This little contre-temps appears to have blown over, as the next year the Margravine presented a handsome silk standard to the Cavalry, inscribed with her own motto - “Salus Publica, Salus Mea.”

The Margravine in writing her reminiscences had the advantage of interesting subjects for her criticism, and has always something original to say on the many remarkable characters she met in her travels during a conspicuous period of political and literary history. No writer has, perhaps, more clearly appreciated the varied intellectual gifts and complicated character of the great author of the “Rambler,” who was a frequent visitor at Benham, than Lady Craven, as we must term her at this time. And if all the passages on the memoirs are not consistent with perfect taste, this may be readily excused in a writer whose opinions have the attraction of originality as well as being formed on personal observation. “Dr. Johnson,” she says, “who had recommended to me a tutor for my eldest son, whose health did not suffer him to go to a public school till he was ten years old, came frequently to see me; and I believe would have been the most agreeable person in the world, if he had had a female companion to suit him at home by his fireside; for gigantic and extraordinary as his thoughts and language were, there was a goodness of heart that pierced through his learning, and made him admired when he lost sight of it.” With equal adroitness the Margravine handles the foibles of the mighty genius, as in her felicitous compliments to real merit, and with practical common sense measures the great lexicographer as follows:-

“His biographers have combined to give the world every idle as well as sensible word he had ever spoken, and every trifling as well as serious action he ever performed: they have given at full length every little failing on defect. What character can stand against such a host of spies and informers! And much less that of a man, who, with much pain of body and uneasiness of mind, lived surrounded by those who were watching what the might take down, and what might fall from him at a time when few are supposed to have a command of themselves. But no one who knows how to appreciate his merit from his writings will ever think of attributing to him harsh and absurd opinions, as the deliberate sentiments of his heart.

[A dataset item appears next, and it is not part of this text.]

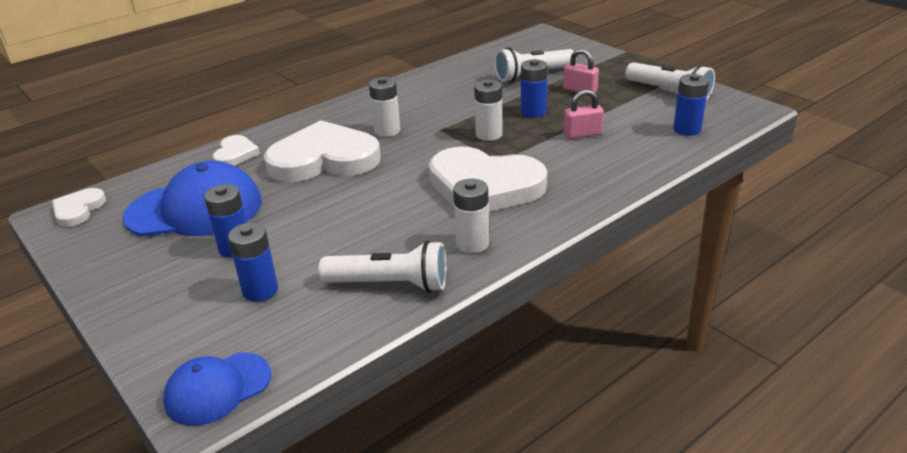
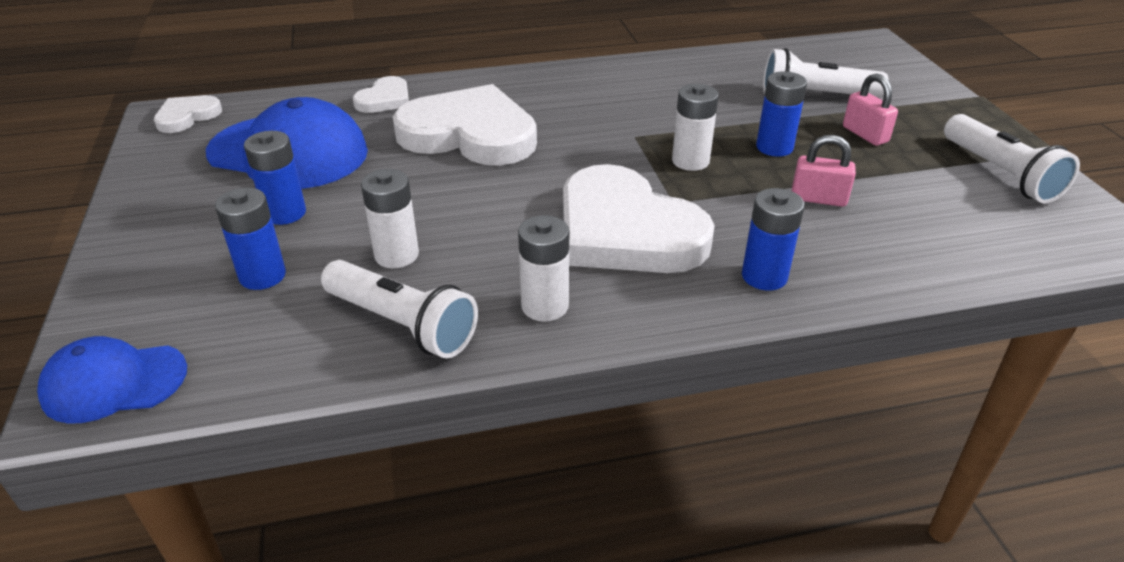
camera: 25 degrees right, 5 degrees up
white battery [369,77,400,137] -> white battery moved to [361,169,419,268]
blue battery [673,74,709,136] -> blue battery moved to [742,188,805,290]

“One day,” adds the Margravine, ‘in a tête-à-tête, I asked him why he chose to do me the singular favour of sitting so often and taking his tea with me. I, who am an ignorant woman,’ I said, ‘ and who , if I have any share of natural wit or sence, am so much afraid of you that my language and thoughts are looked up of fade away when I am about to speak to you.’ He laughed very much at first, and then said, ‘ An ignorant woman! The little I have perceived in your conversation pleases me; ’-and then with a serious and almost religious emphasis, he said, ‘I do like you!’ – ‘And for what?’ I said. He put his large hand upon my arm, and with an expression I shall never forget, he pressed it, and said, ‘Because you are a good mother.’ Heaven is my witness, I was more delighted at his saying this, than if he had praised me for my wit of manners, or any gift he might have perceived in me.”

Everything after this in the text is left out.